- **WHAT NEEDS TO BE DONE**
Please return every line of the material verbatim and skip any images.

Segment Start: INPUT DATA

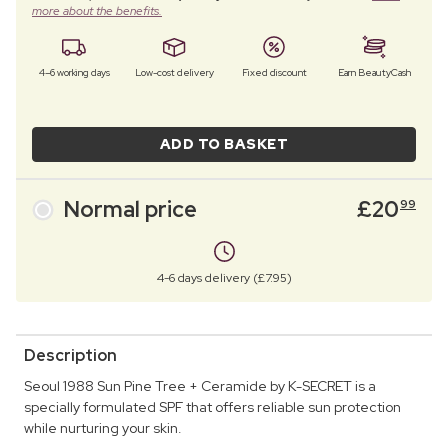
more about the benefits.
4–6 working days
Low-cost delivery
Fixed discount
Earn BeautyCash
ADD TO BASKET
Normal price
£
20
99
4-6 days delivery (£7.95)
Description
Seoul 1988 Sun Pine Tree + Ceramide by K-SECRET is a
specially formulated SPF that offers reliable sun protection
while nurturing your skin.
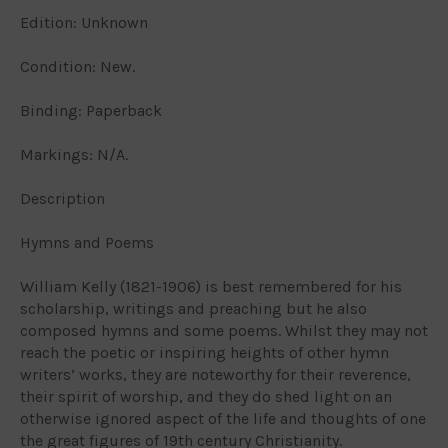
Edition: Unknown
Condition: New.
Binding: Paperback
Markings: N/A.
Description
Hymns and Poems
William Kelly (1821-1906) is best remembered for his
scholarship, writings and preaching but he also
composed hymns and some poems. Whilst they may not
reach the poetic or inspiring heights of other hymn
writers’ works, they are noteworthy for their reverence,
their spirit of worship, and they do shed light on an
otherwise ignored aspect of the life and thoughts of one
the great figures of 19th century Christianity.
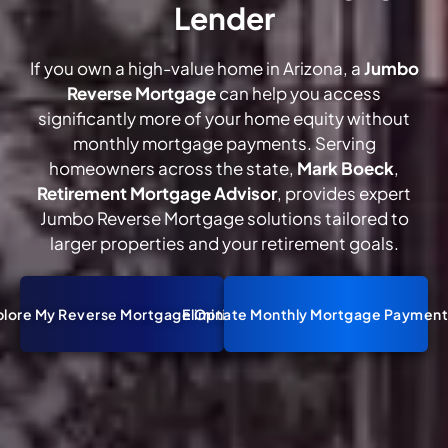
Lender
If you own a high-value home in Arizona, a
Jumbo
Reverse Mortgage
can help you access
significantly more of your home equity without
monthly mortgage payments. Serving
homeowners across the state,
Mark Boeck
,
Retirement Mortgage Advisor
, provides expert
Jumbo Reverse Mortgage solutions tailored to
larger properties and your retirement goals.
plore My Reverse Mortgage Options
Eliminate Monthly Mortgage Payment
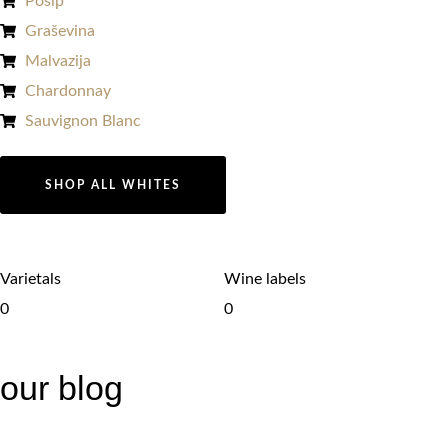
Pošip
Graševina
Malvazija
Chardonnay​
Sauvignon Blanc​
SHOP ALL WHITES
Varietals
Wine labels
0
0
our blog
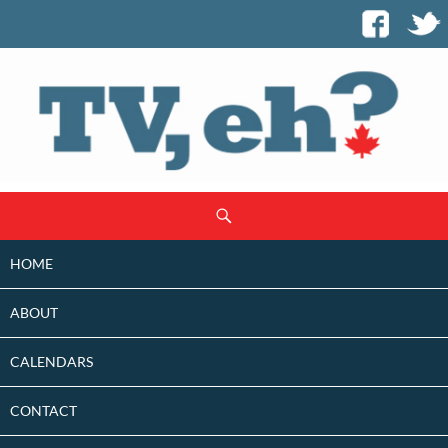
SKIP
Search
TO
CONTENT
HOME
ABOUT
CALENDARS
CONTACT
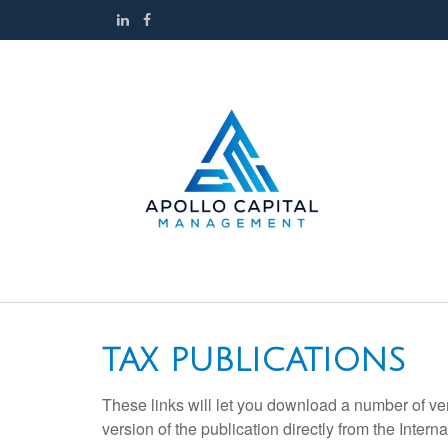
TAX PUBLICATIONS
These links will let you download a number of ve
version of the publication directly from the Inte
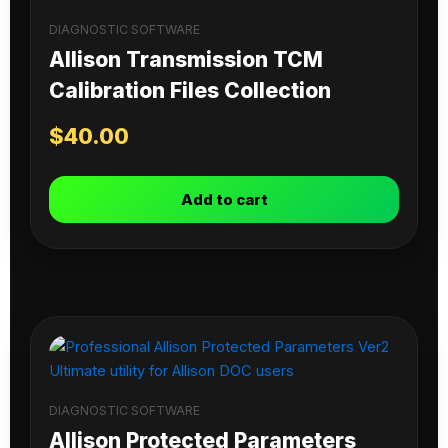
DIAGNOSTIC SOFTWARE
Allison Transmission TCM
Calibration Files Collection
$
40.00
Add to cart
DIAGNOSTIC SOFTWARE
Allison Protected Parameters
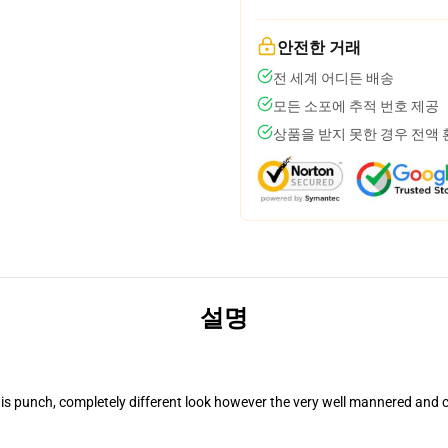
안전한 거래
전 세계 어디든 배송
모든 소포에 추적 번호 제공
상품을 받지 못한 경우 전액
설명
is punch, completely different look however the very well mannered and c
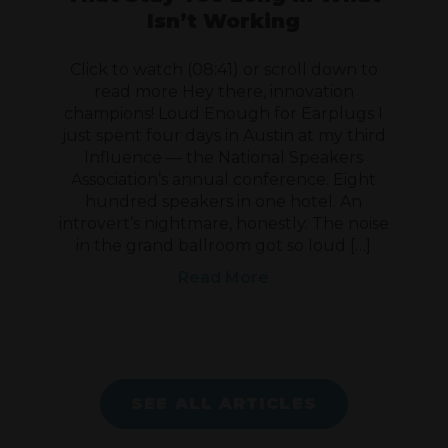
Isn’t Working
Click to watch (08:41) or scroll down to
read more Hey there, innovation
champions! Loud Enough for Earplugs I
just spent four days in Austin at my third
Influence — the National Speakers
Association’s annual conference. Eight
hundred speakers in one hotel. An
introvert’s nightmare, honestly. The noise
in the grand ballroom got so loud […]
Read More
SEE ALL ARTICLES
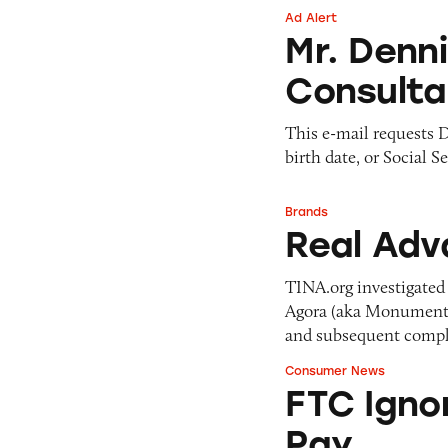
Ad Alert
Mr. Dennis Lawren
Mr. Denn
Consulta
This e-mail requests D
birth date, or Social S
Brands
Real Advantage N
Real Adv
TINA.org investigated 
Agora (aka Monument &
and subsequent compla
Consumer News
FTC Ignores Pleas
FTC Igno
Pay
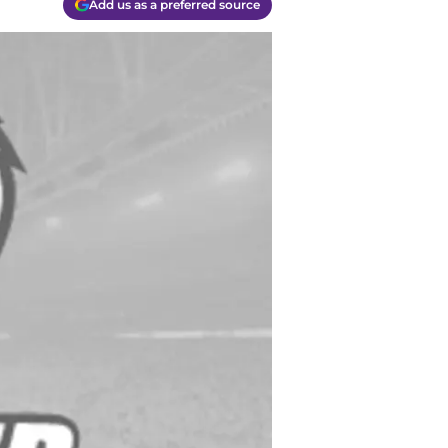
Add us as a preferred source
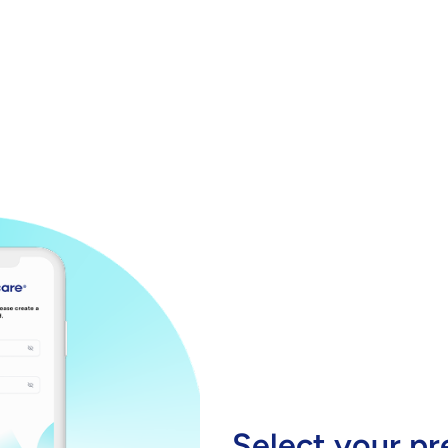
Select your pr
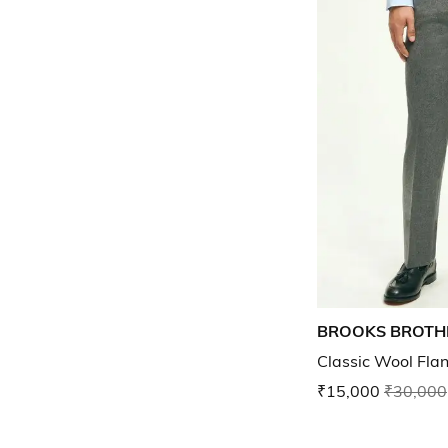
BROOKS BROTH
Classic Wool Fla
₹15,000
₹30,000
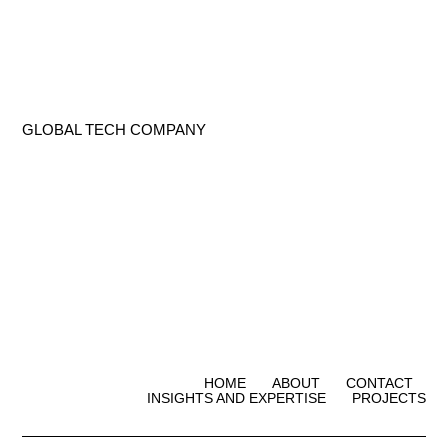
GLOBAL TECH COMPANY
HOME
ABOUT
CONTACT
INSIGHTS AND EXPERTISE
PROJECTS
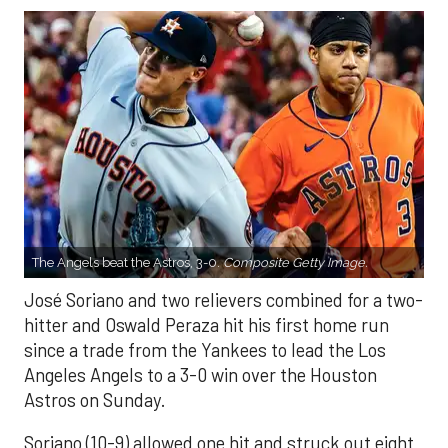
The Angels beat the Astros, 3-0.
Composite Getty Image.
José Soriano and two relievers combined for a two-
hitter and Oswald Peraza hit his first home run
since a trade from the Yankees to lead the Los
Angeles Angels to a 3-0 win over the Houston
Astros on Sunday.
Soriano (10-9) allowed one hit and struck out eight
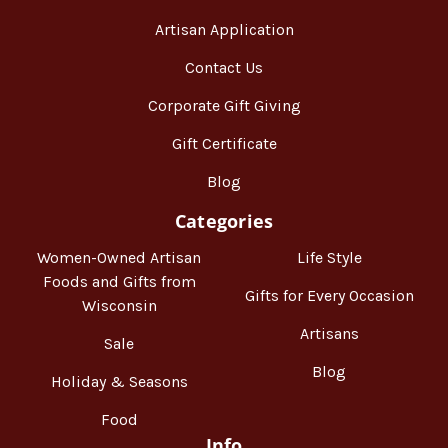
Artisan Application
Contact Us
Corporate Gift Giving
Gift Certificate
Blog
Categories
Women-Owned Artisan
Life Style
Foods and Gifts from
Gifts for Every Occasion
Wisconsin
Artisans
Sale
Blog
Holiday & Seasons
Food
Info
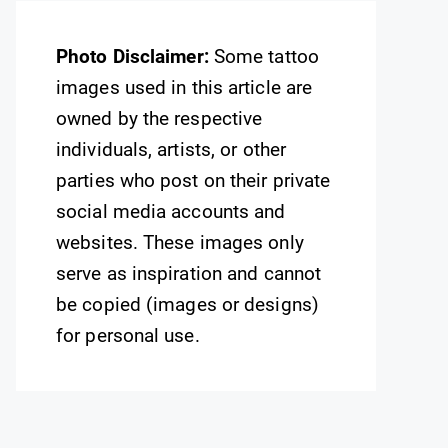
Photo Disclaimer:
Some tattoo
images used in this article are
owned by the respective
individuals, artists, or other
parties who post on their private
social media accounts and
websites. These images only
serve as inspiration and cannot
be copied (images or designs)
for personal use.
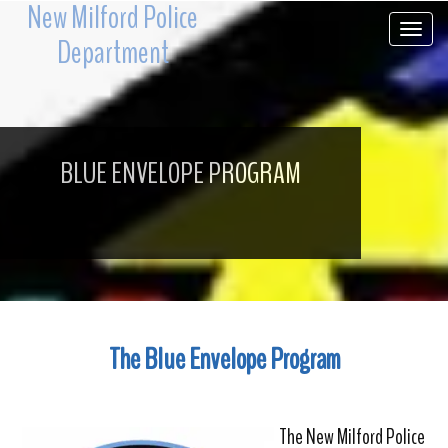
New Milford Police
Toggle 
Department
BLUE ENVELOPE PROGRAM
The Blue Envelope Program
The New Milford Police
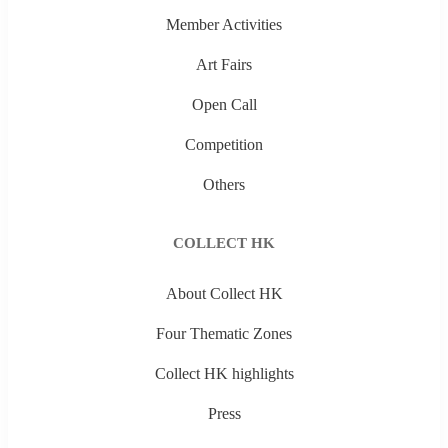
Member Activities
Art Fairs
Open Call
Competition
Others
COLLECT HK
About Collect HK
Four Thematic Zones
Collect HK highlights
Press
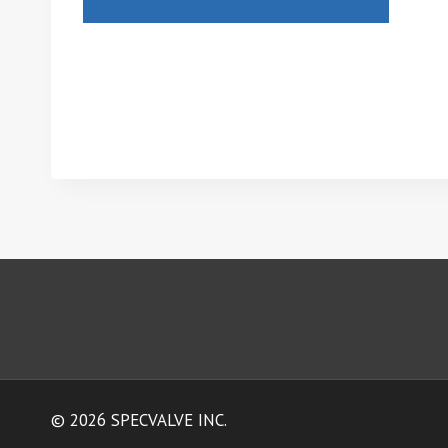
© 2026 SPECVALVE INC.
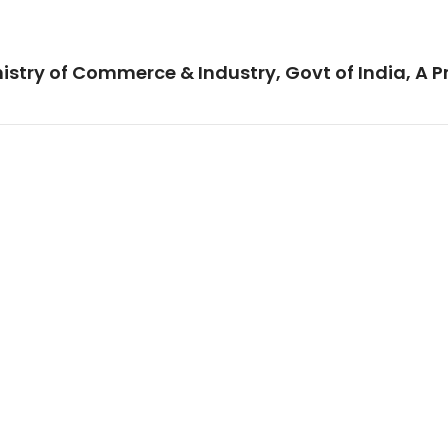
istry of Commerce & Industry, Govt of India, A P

Segment End: INPUT DATA

- **EXERCISE ANSWER**
more about the benefits.
4–6 working days
Low-cost delivery
Fixed discount
Earn BeautyCash
ADD TO BASKET
Normal price
£
20
99
4-6 days delivery (£7.95)
Description
Seoul 1988 Sun Pine Tree + Ceramide by K-SECRET is a
specially formulated SPF that offers reliable sun protection
while nurturing your skin.
Edition: Unknown
Condition: New.
Binding: Paperback
Markings: N/A.
Description
Hymns and Poems
William Kelly (1821-1906) is best remembered for his
scholarship, writings and preaching but he also
composed hymns and some poems. Whilst they may not
reach the poetic or inspiring heights of other hymn
writers’ works, they are noteworthy for their reverence,
their spirit of worship, and they do shed light on an
otherwise ignored aspect of the life and thoughts of one
the great figures of 19th century Christianity.
Lender
If you own a high-value home in Arizona, a
Jumbo
Reverse Mortgage
can help you access
significantly more of your home equity without
monthly mortgage payments. Serving
homeowners across the state,
Mark Boeck
,
Retirement Mortgage Advisor
, provides expert
Jumbo Reverse Mortgage solutions tailored to
larger properties and your retirement goals.
plore My Reverse Mortgage Options
Eliminate Monthly Mortgage Payment
Pošip
Graševina
Malvazija
Chardonnay​
Sauvignon Blanc​
SHOP ALL WHITES
Varietals
Wine labels
0
0
our blog
SKIP
Search
TO
CONTENT
HOME
ABOUT
CALENDARS
CONTACT
TAX PUBLICATIONS
These links will let you download a number of ve
version of the publication directly from the Inte
DIAGNOSTIC SOFTWARE
Allison Transmission TCM
Calibration Files Collection
$
40.00
Add to cart
DIAGNOSTIC SOFTWARE
Allison Protected Parameters
안전한 거래
전 세계 어디든 배송
모든 소포에 추적 번호 제공
상품을 받지 못한 경우 전액
설명
is punch, completely different look however the very well mannered and c
Isn’t Working
Click to watch (08:41) or scroll down to
read more Hey there, innovation
champions! Loud Enough for Earplugs I
just spent four days in Austin at my third
Influence — the National Speakers
Association’s annual conference. Eight
hundred speakers in one hotel. An
introvert’s nightmare, honestly. The noise
in the grand ballroom got so loud […]
Read More
SEE ALL ARTICLES
Ad Alert
Mr. Dennis Lawren
Mr. Denn
Consulta
This e-mail requests D
birth date, or Social S
Brands
Real Advantage N
Real Adv
TINA.org investigated 
Agora (aka Monument &
and subsequent compla
Consumer News
FTC Ignores Pleas
FTC Igno
Pay
Add us as a preferred source
Select your pr
BROOKS BROTH
Classic Wool Fla
₹15,000
₹30,000
GLOBAL TECH COMPANY
HOME
ABOUT
CONTACT
INSIGHTS AND EXPERTISE
PROJECTS
The Angels beat the Astros, 3-0.
Composite Getty Image.
José Soriano and two relievers combined for a two-
hitter and Oswald Peraza hit his first home run
since a trade from the Yankees to lead the Los
Angeles Angels to a 3-0 win over the Houston
Astros on Sunday.
Soriano (10-9) allowed one hit and struck out eight
Artisan Application
Contact Us
Corporate Gift Giving
Gift Certificate
Blog
Categories
Women-Owned Artisan
Life Style
Foods and Gifts from
Gifts for Every Occasion
Wisconsin
Artisans
Sale
Blog
Holiday & Seasons
Food
Info
Photo Disclaimer:
Some tattoo
images used in this article are
owned by the respective
individuals, artists, or other
parties who post on their private
social media accounts and
websites. These images only
serve as inspiration and cannot
be copied (images or designs)
for personal use.
New Milford Police
Toggle 
Department
BLUE ENVELOPE PROGRAM
The Blue Envelope Program
The New Milford Police
Member Activities
Art Fairs
Open Call
Competition
Others
COLLECT HK
About Collect HK
Four Thematic Zones
Collect HK highlights
Press
© 2026 SPECVALVE INC.
istry of Commerce & Industry, Govt of India, A P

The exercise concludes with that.